# DATA TO EXAMINE
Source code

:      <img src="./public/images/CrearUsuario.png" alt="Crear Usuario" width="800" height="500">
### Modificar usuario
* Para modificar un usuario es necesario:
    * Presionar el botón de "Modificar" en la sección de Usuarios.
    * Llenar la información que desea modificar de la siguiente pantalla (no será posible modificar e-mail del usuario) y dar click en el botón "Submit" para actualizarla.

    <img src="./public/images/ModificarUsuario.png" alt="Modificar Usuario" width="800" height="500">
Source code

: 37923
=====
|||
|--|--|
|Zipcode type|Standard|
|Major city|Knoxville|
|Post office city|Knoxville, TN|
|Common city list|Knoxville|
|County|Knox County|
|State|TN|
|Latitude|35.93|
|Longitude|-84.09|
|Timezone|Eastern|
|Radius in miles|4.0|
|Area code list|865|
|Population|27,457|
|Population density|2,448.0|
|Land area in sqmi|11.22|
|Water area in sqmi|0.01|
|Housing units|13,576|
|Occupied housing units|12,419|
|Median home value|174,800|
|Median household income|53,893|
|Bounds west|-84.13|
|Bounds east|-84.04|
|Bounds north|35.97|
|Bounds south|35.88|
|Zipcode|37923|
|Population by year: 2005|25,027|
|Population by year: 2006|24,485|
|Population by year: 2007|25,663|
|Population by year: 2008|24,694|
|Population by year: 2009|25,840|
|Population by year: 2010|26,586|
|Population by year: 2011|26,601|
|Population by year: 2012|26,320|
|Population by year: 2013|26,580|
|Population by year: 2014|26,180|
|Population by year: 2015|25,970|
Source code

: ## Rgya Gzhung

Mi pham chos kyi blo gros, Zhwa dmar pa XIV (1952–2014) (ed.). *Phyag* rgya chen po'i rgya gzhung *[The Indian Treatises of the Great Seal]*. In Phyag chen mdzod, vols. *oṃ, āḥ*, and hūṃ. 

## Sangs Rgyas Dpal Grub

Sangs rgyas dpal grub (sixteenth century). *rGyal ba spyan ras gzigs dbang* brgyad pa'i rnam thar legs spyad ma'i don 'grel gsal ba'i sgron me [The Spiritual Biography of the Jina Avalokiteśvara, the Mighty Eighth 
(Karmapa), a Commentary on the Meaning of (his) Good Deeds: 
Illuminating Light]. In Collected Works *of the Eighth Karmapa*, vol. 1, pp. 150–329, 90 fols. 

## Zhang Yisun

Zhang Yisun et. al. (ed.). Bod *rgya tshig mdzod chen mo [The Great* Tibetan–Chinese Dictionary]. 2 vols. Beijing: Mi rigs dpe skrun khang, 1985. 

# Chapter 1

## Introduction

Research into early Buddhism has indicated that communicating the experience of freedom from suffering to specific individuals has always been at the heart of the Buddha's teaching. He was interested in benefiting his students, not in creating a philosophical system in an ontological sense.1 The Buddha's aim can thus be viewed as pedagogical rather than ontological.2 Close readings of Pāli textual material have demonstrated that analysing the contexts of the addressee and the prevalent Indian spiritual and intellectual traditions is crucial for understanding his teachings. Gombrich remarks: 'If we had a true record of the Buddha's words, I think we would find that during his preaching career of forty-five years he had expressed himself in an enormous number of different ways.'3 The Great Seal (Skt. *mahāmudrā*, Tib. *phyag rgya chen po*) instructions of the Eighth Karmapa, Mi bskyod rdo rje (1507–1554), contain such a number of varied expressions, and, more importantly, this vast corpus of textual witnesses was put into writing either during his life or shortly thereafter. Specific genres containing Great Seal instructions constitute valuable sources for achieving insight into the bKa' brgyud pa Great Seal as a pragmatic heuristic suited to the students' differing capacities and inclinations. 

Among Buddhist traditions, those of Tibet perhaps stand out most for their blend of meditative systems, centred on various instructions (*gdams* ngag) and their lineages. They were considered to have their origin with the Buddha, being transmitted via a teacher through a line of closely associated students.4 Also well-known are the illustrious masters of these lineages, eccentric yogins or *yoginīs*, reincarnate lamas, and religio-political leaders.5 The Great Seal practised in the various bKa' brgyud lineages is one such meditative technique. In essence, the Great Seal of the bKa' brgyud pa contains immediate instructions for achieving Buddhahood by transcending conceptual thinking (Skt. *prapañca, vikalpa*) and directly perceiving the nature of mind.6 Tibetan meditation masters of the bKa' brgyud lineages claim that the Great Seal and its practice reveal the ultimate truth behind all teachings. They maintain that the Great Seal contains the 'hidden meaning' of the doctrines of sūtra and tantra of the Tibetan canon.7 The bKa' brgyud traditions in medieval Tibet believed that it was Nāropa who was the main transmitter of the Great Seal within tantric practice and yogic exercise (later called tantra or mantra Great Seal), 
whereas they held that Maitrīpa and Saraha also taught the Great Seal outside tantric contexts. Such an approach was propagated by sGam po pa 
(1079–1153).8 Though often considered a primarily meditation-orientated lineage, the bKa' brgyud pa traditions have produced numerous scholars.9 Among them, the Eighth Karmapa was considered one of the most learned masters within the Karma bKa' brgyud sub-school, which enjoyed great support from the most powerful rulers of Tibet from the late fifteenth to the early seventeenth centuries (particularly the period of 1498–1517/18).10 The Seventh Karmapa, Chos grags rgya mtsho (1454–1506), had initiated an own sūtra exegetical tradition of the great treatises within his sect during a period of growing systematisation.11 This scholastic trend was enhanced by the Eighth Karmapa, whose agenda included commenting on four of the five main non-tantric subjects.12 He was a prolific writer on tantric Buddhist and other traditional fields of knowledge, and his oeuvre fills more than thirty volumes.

# JOB
Render everything from the line containing "## Rgya Gzhung" down to the line containing "## Sangs Rgyas Dpal Grub" as a Markdown table with the columns Row and Line, numbering each line and omitting blank lines.

# RESULT FOR THIS EXERCISE
| Row | Line |
|---|---|
| 1 | : ## Rgya Gzhung |
| 2 | Mi pham chos kyi blo gros, Zhwa dmar pa XIV (1952–2014) (ed.). *Phyag* rgya chen po'i rgya gzhung *[The Indian Treatises of the Great Seal]*. In Phyag chen mdzod, vols. *oṃ, āḥ*, and hūṃ.  |
| 3 | ## Sangs Rgyas Dpal Grub |